# Eden baby carrier mei tai ROCKS



## GypsyGrin (Nov 7, 2006)

I had tried a back carry with my moby wrap a couple weeks ago, and it was a miserable experience for both Natalie and I. She fussed. I had a hard time wrapping her up. Neither of us enjoyed ourselves.

But carrying her on my back holds a lot of appeal; folding laundry etc is getting harder and harder trying to work around her. So after quizzing you guys I ended up buying an Eden mei tai baby carrier.
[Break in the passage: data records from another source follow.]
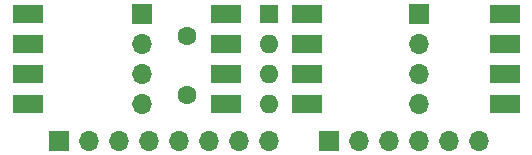
<source format=gbr>
%TF.GenerationSoftware,KiCad,Pcbnew,(5.1.9)-1*%
%TF.CreationDate,2021-03-25T16:00:54-07:00*%
%TF.ProjectId,SP_CARRIER_A,53505f43-4152-4524-9945-525f412e6b69,rev?*%
%TF.SameCoordinates,Original*%
%TF.FileFunction,Soldermask,Top*%
%TF.FilePolarity,Negative*%
%FSLAX46Y46*%
G04 Gerber Fmt 4.6, Leading zero omitted, Abs format (unit mm)*
G04 Created by KiCad (PCBNEW (5.1.9)-1) date 2021-03-25 16:00:54*
%MOMM*%
%LPD*%
G01*
G04 APERTURE LIST*
%ADD10O,1.600000X1.600000*%
%ADD11R,1.600000X1.600000*%
%ADD12R,2.540000X1.520000*%
%ADD13O,1.700000X1.700000*%
%ADD14R,1.700000X1.700000*%
%ADD15C,1.600000*%
G04 APERTURE END LIST*
D10*
%TO.C,RN4*%
X114935000Y-66675000D03*
X114935000Y-64135000D03*
X114935000Y-61595000D03*
D11*
X114935000Y-59055000D03*
%TD*%
D12*
%TO.C,U5*%
X118110000Y-66675000D03*
X134870000Y-66675000D03*
X118110000Y-64135000D03*
X134870000Y-64135000D03*
X118110000Y-61595000D03*
X134870000Y-61595000D03*
X118110000Y-59055000D03*
X134870000Y-59055000D03*
%TD*%
%TO.C,U1*%
X94490000Y-66675000D03*
X111250000Y-66675000D03*
X94490000Y-64135000D03*
X111250000Y-64135000D03*
X94490000Y-61595000D03*
X111250000Y-61595000D03*
X94490000Y-59055000D03*
X111250000Y-59055000D03*
%TD*%
D13*
%TO.C,J4*%
X114935000Y-69850000D03*
X112395000Y-69850000D03*
X109855000Y-69850000D03*
X107315000Y-69850000D03*
X104775000Y-69850000D03*
X102235000Y-69850000D03*
X99695000Y-69850000D03*
D14*
X97155000Y-69850000D03*
%TD*%
D13*
%TO.C,J3*%
X132715000Y-69850000D03*
X130175000Y-69850000D03*
X127635000Y-69850000D03*
X125095000Y-69850000D03*
X122555000Y-69850000D03*
D14*
X120015000Y-69850000D03*
%TD*%
D13*
%TO.C,J2*%
X127635000Y-66675000D03*
X127635000Y-64135000D03*
X127635000Y-61595000D03*
D14*
X127635000Y-59055000D03*
%TD*%
D13*
%TO.C,J1*%
X104140000Y-66675000D03*
X104140000Y-64135000D03*
X104140000Y-61595000D03*
D14*
X104140000Y-59055000D03*
%TD*%
D15*
%TO.C,C1*%
X107950000Y-65960000D03*
X107950000Y-60960000D03*
%TD*%
M02*

</source>
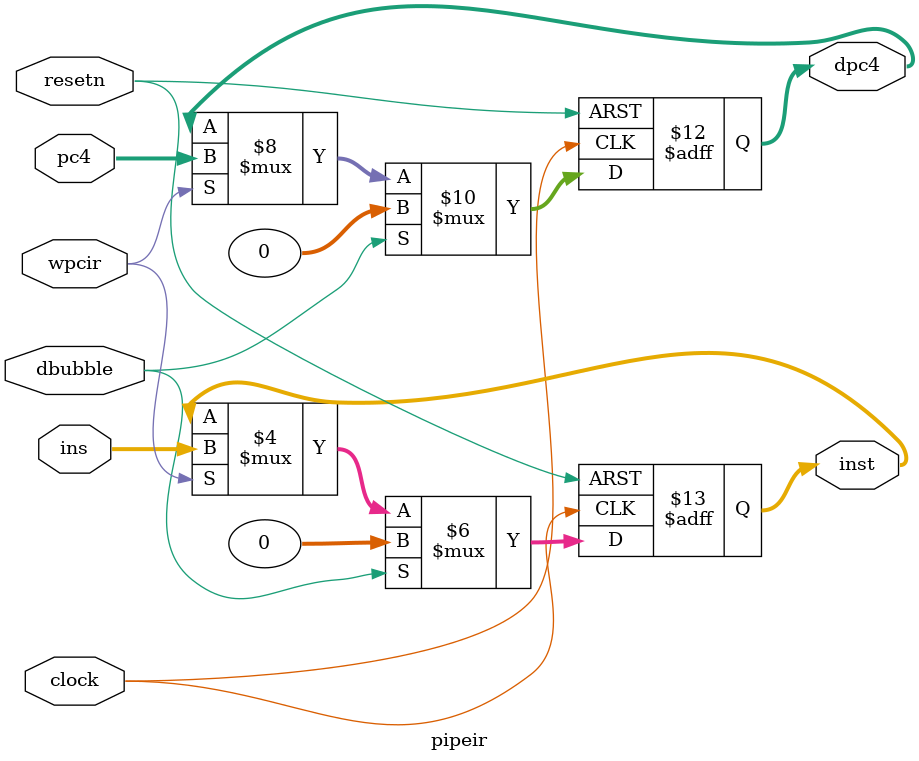
<source format=v>
module pipeir(
	input [31: 0] pc4,
	input [31: 0] ins,
	input wpcir,
	input clock,
	input resetn,
	output reg [31: 0] dpc4,
	output reg [31: 0] inst,
	input dbubble
);


always @ (posedge clock or negedge resetn)
begin
	if (resetn == 0)
		begin
			dpc4 <= 0;
			inst <= 0; // 流水线阻塞
		end
	else
		begin
			if (wpcir != 0)
				begin
					dpc4 <= pc4;
					inst <= ins; // 寄存器存储从IF阶段到ID阶段的指令内容和pc内容（pc由pipepc得到）
				end
			if (dbubble)
				begin
					dpc4 <= 0;
					inst <= 0;
				end
		end
			

end



endmodule
</source>
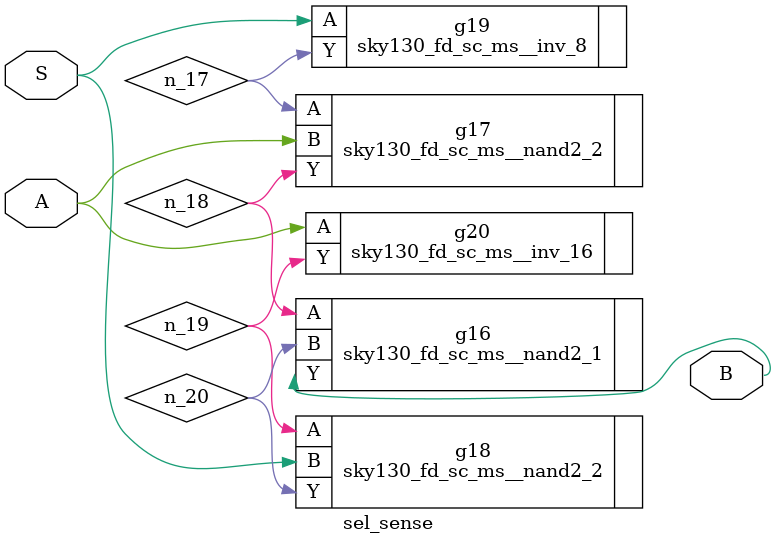
<source format=v>


// Verification Directory fv/sel_sense 

module sel_sense(A, S, B);
  input A, S;
  output B;
  wire A, S;
  wire B;
  wire n_17, n_18, n_19, n_20;
  sky130_fd_sc_ms__nand2_1 g16(.A (n_18), .B (n_20), .Y (B));
  sky130_fd_sc_ms__nand2_2 g17(.A (n_17), .B (A), .Y (n_18));
  sky130_fd_sc_ms__inv_8 g19(.A (S), .Y (n_17));
  sky130_fd_sc_ms__nand2_2 g18(.A (n_19), .B (S), .Y (n_20));
  sky130_fd_sc_ms__inv_16 g20(.A (A), .Y (n_19));
endmodule


</source>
IT WAS WONDERFUL! Up she went, and off we went. I carried her for over an hour - right through doing dishes, training dogs, and folding a load of laundry. Wooohooooo!!! She was actually back there giggling through training dogs, the little imp. And pulling my hair, of course. Honestly I think she felt safer back there than she does on my front. She doesn't want to be worn facing in (she want to see where we're going), but with her on the front she's that much closer to the activity than I am - very "in her face". With her peeking over my shoulder she can still be part of everything that's going on, but she's buffered through me. She's very content in the front carrier, but I've never had her giggling like that before!


----------



## mamatoLL (Sep 28, 2006)

thats awesome. I love back carries!

I wanted to add though, that mobys are hard to w/ back carries but woven wraps rock!


----------



## lexbeach (Mar 6, 2002)

I'm loving my Eden baby carrier too! I felt a little silly buying it since I can make my own mei tai carriers (and have made several for myself already), but the fabric and design just looked sooo nice. And I am definitely not regretting it. It works great with my newborn, which I think is rare for a mei tai carrier. At least the ones I made would never work with a newborn without an insert of some kind. I love the softness, and the subtle stretch of the fabric. Haven't tried it on my back yet. . . but glad to hear that you're liking it that way too!

Lex


----------